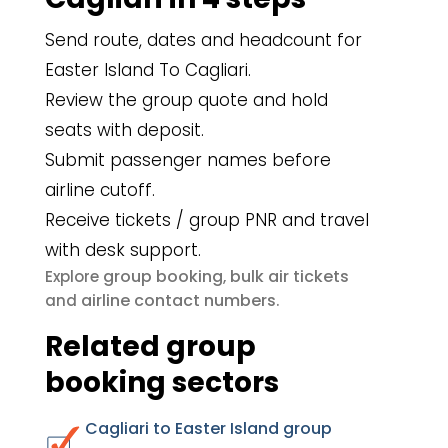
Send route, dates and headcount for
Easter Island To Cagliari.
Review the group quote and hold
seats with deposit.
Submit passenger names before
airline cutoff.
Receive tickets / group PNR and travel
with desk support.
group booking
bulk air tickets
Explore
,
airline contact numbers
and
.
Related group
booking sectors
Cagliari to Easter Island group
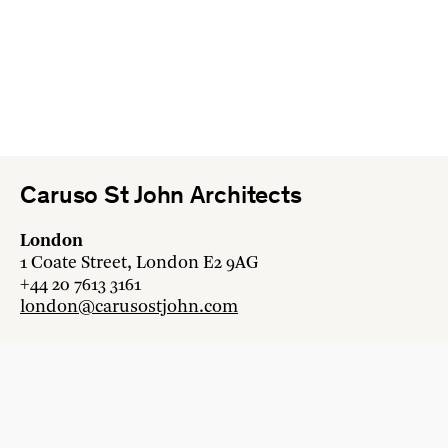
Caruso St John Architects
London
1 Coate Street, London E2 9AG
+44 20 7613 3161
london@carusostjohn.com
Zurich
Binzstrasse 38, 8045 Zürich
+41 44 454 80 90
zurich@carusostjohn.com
==
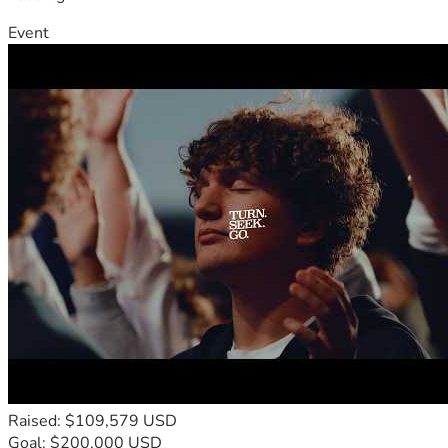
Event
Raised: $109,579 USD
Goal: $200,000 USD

About this exercise:
What is needed is an exact copy of the lines above, from the one containing "1 Coate Street, London E2 9AG" through the one containing "zurich@carusostjohn.com", with nothing added.

Response to the task:
1 Coate Street, London E2 9AG
+44 20 7613 3161
london@carusostjohn.com
Zurich
Binzstrasse 38, 8045 Zürich
+41 44 454 80 90
zurich@carusostjohn.com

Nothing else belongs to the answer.